Tarde o temprano todos llegamos a un punto en la vida en que nos damos cuenta de que tenemos que cambiar “algo”: la dieta, un aspecto del carácter, los niveles de estrés, el tiempo que dedicamos a la familia, los hábitos dañinos como fumar o mil cosas más. En el fondo sabemos que ese “algo” no se modificará por hablarlo o tener esperanzas de que un día sea distinto. Antes de que la emergencia o la crisis llegue, lo tenemos que hacer y punto.

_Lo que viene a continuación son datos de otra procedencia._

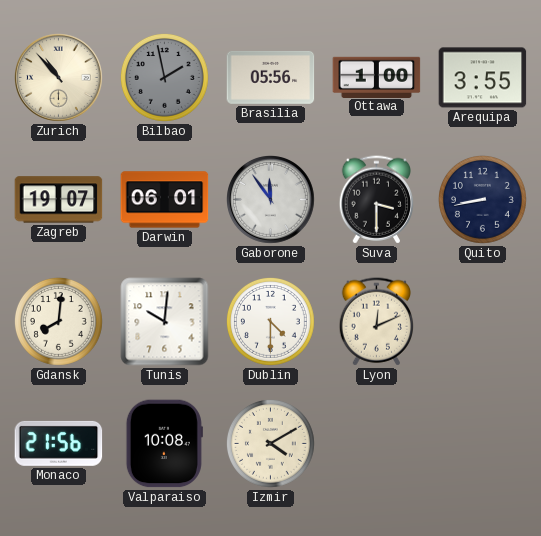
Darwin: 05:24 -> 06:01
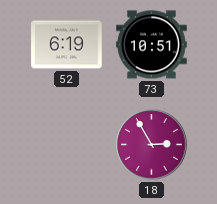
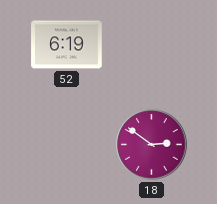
73: 10:51 -> none
18: 2:55 -> 2:51
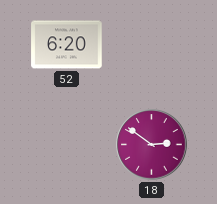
52: 6:19 -> 6:20
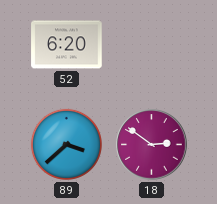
89: none -> 3:38
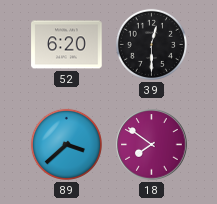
39: none -> 12:30
18: 2:51 -> 7:51
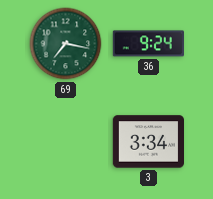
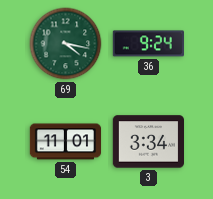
69: 7:17 -> 4:17
54: none -> 11:01
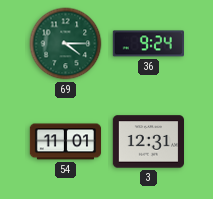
69: 4:17 -> 4:15
3: 3:34 -> 12:31
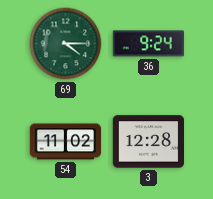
54: 11:01 -> 11:02
3: 12:31 -> 12:28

Hace poco asistí con 30 amigas a un retiro de meditación en un lugar espectacular en medio de la naturaleza. Nos levantábamos a las 6:15 de la mañana para meditar y saludar al sol; durante el día teníamos convivencias, pláticas y dinámicas aleccionadoras y nutritivas. Durante la ceremonia de cierre, vestidas de blanco, cada cual expresaba lo que había aprendido. Una a una repitió la frase: “Yo aprendí que…”. Dentro de mí, me repetía “Espero haber aprendido que…” y deseaba con el alma que lo expresado fuera cierto.

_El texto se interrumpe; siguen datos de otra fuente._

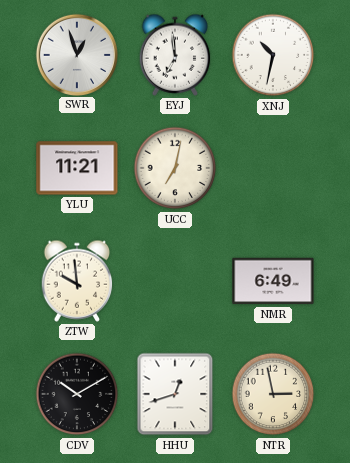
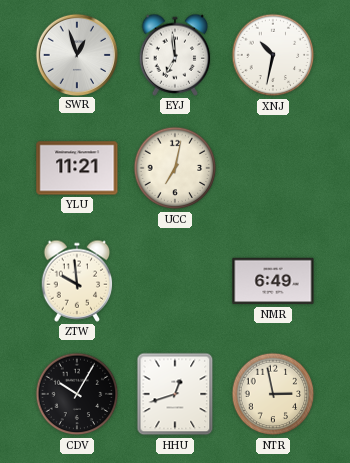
CDV: 10:10 -> 10:05
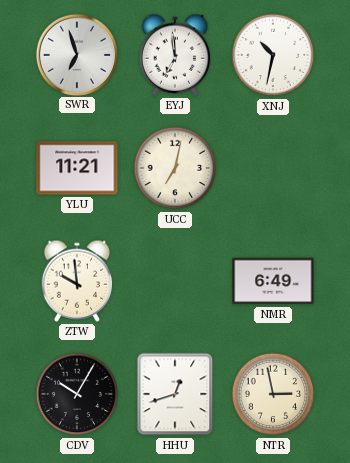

El escenario es perfecto y la mente está totalmente convencida y dispuesta a hacer el cambio, pero…es el cuerpo al que cuesta trabajo convencer.
Aprender a nadar en teoría, viendo un video o leyendo un libro no es lo mismo que nadar en el mar. Decir que tenemos que bajar 10 kilos no es lo mismo que cerrar la boca cuando el antojo se presenta. Decir algo positivo no es lo mismo a vibrar de forma positiva desde el corazón. Afirmar el deseo de no ser controlador, no es lo mismo a soltar las riendas y confiar. Imaginarnos a qué sabe un durazno, no es lo mismo que probarlo.
Coleccionista espiritual
Durante el retiro, me di cuenta de cuán fácil que es convertirte en un “coleccionista espiritual”, pues podemos quedar conformes con la información adquirida en libros, seminarios, pláticas o retiros y creer que, por ello, ya somos más espirituales o mejores personas. Como quien te enseña el panfleto de un lugar hermoso sin nunca haberlo visitado. No es cuestión de coleccionar información, como tampoco se trata de tener buenas intenciones: se requiere caminar el camino, paso a paso con paciencia y compasión por uno mismo.

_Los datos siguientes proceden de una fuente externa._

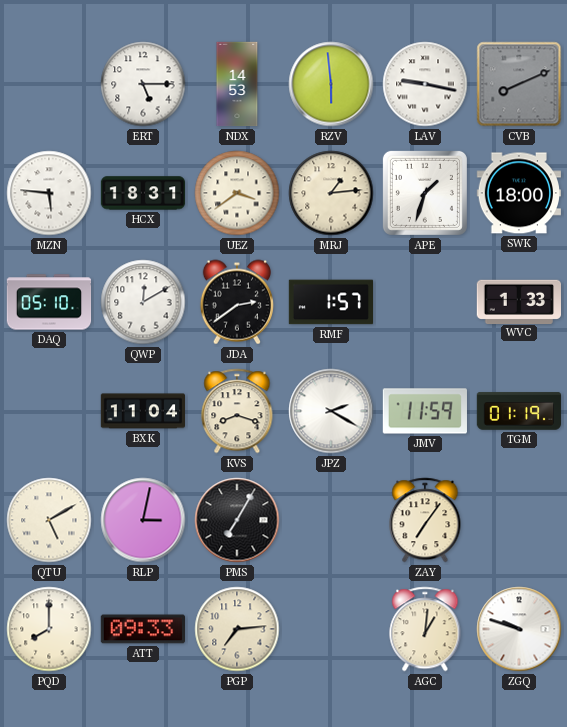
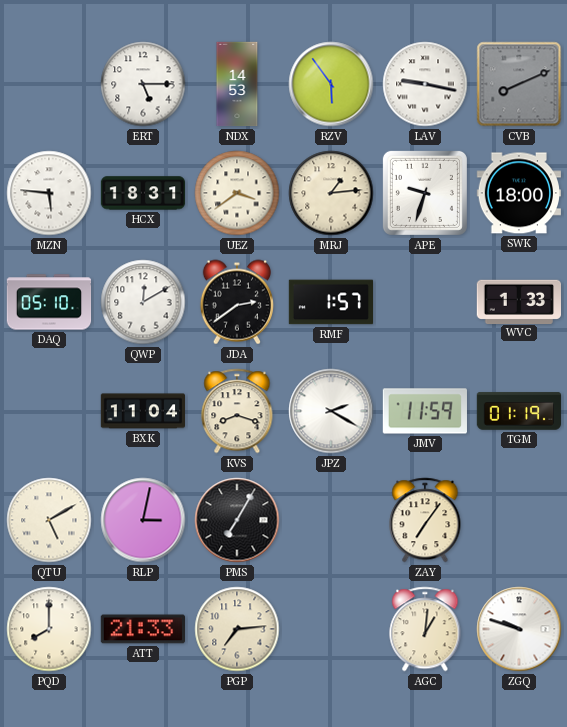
RZV: 5:59 -> 5:54
APE: 1:33 -> 9:33
ATT: 09:33 -> 21:33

Si bien, durante los cuatro días que duró el retiro nos sentíamos la mismísima Madre Teresa de Calcuta o Buda en versión femenina; el reto surgió, por supuesto, con el regreso a la cotidianidad. Fue ahí donde probamos si la transformación era real. Entonces te das cuenta de lo resbaladizo que es seguir con las buenas intenciones cuando se atraviesan los hábitos arraigados.
En el nivel mental sabemos muy bien las razones por lo que es conveniente modificar ese “algo” que nos molesta o perjudica, pero otra cosa muy distinta es tener las agallas para hacerlo. Es preciso actuar y para ello se requiere arremangarse las mangas, cambiar una conducta y un estilo de vida a pesar de nosotros, de la resistencia.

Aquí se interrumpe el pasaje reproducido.